The year 1914 was a memorable year, not because it was the year of my birth, but because it was the year the "war to end all wars" was begun. Too young to recall the hardships of a people at war, I have, nevertheless, memories of the disciplines, sacrifices, and deep feelings of patriotism that resulted from a wartime environment. There is only one emotion that comes to mind that was directly related to the war: the anxiety of the possibility my father would be drafted. As the war ground on, the draft age escalated until my father, then age forty, was eligible to serve in the army. No one ever discussed with me the likelihood that he would become a soldier, but somehow I knew, and fear permeated my deepest feelings at age four. Relief came with the announcement in November, 1918, that the war was over. Dad and Mother were jubilant, and no one ever knew of my concern.
We lived on a farm seven miles west of Muskogee, Oklahoma. The war years taught everyone to conserve and to "make do." Our home continued to be a center of activity for teaching rural housewives how to use well whatever was available. String was an important item, and as I reached school age, one of my responsibilities was to wrap all used string into a ball.
School was one and one-half miles away, reached by walking US Route 62. Children took seriously the search for tinfoil along the road, much of it from discarded wrappers of chewing gum. Like the string, it was made into balls that were given to our parents when they reached the size of tennis balls. I have no idea what it was used for.
School was an exciting experience. Students varied in age from six to an occasional sixteen in grades one through eight, all in the same room. Beginners were not known as kindergartners, but were said to be "studying the chart." The chart was similar to newsprint on an easel with the lessons printed in large bold type. The first page was the "At Family." The challenge was to make words by placing a letter in front of "at" as in bat and cat, etc. I don’t recall when I learned the alphabet, but it was probably before I started to school, but I recall the thrill of realizing words could be built by using different combinations of letters.
School began at 9 A.M. and closed at 4 P.M. Weather permitting, we were not allowed in until the teacher rang a melodious brass bell to signal us to stop talking and to line up in front of the school steps...boys on the left, girls on the right. On command, the girls marched in first, followed by the boys. The girls marched to the "girls’ cloakroom" and the boys to the "boys’ cloakroom," which were nothing more than partially enclosed areas with hooks upon which coats or jackets could be hung.

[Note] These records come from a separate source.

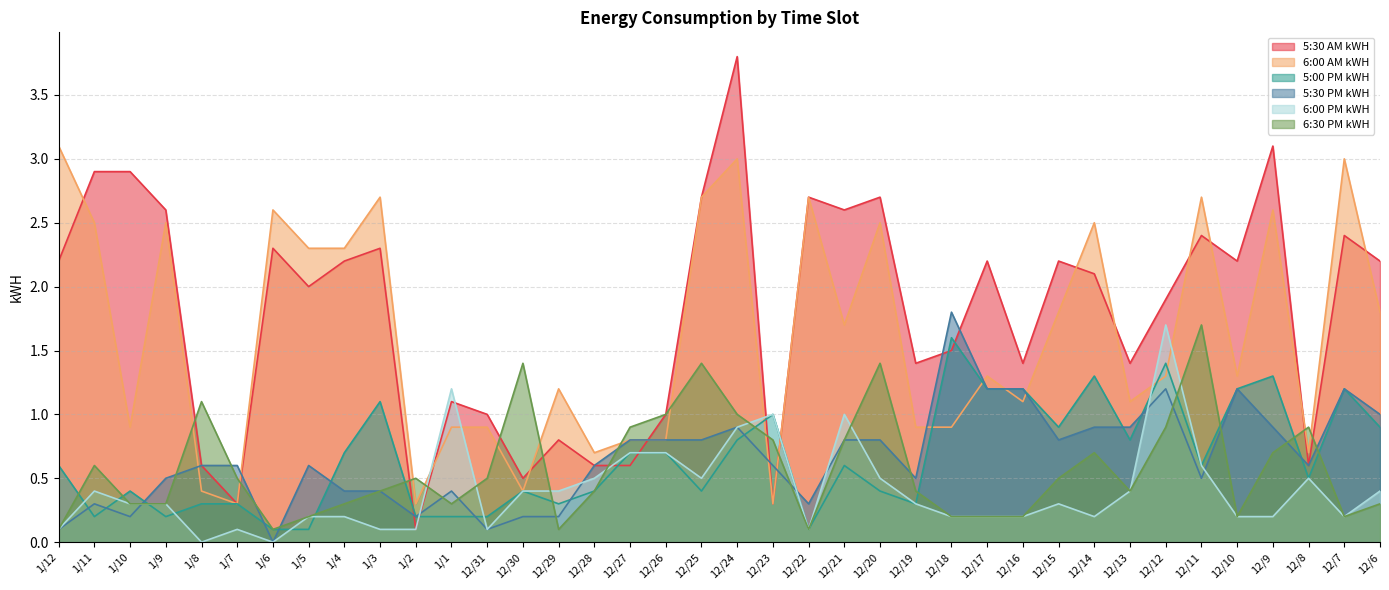

Where is 5:00 PM kWH nearest to the value 0?

1/6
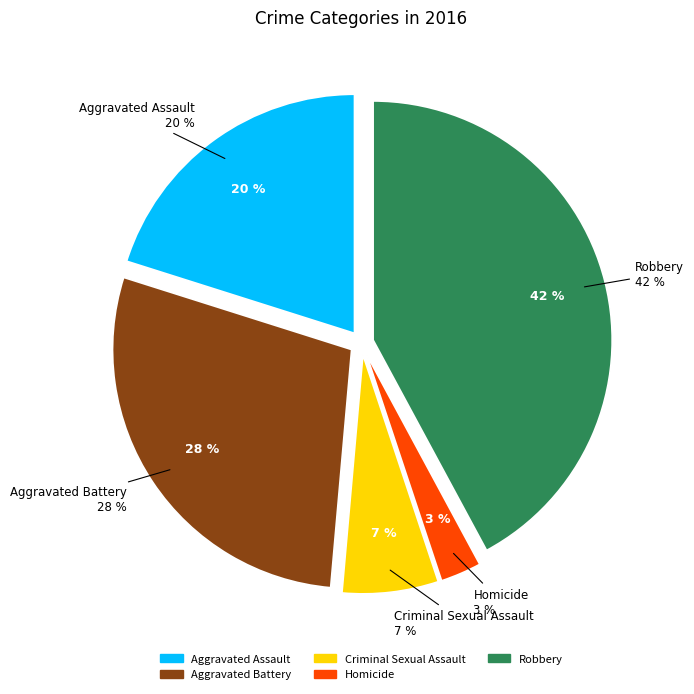

To the nearest percent, what portion does Robbery represent?

42%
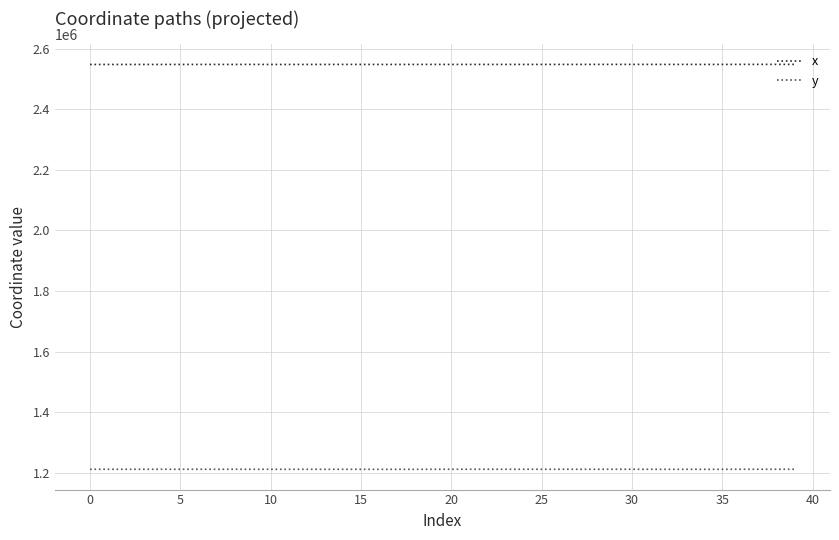

Rank the series by their maximum value, from lowest to highest.

y, x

School usually began near the first of September and ended on Memorial Day, May 3lst, but there was a two-week period in the fall that the school closed to allow many of the children to help pick cotton. The blackboards, made of slate, covered most of two walls. A fingernail drawn across one would send shivers up and down the spine. To "dust the erasers" was a privilege granted daily to the two most exemplary students of the day.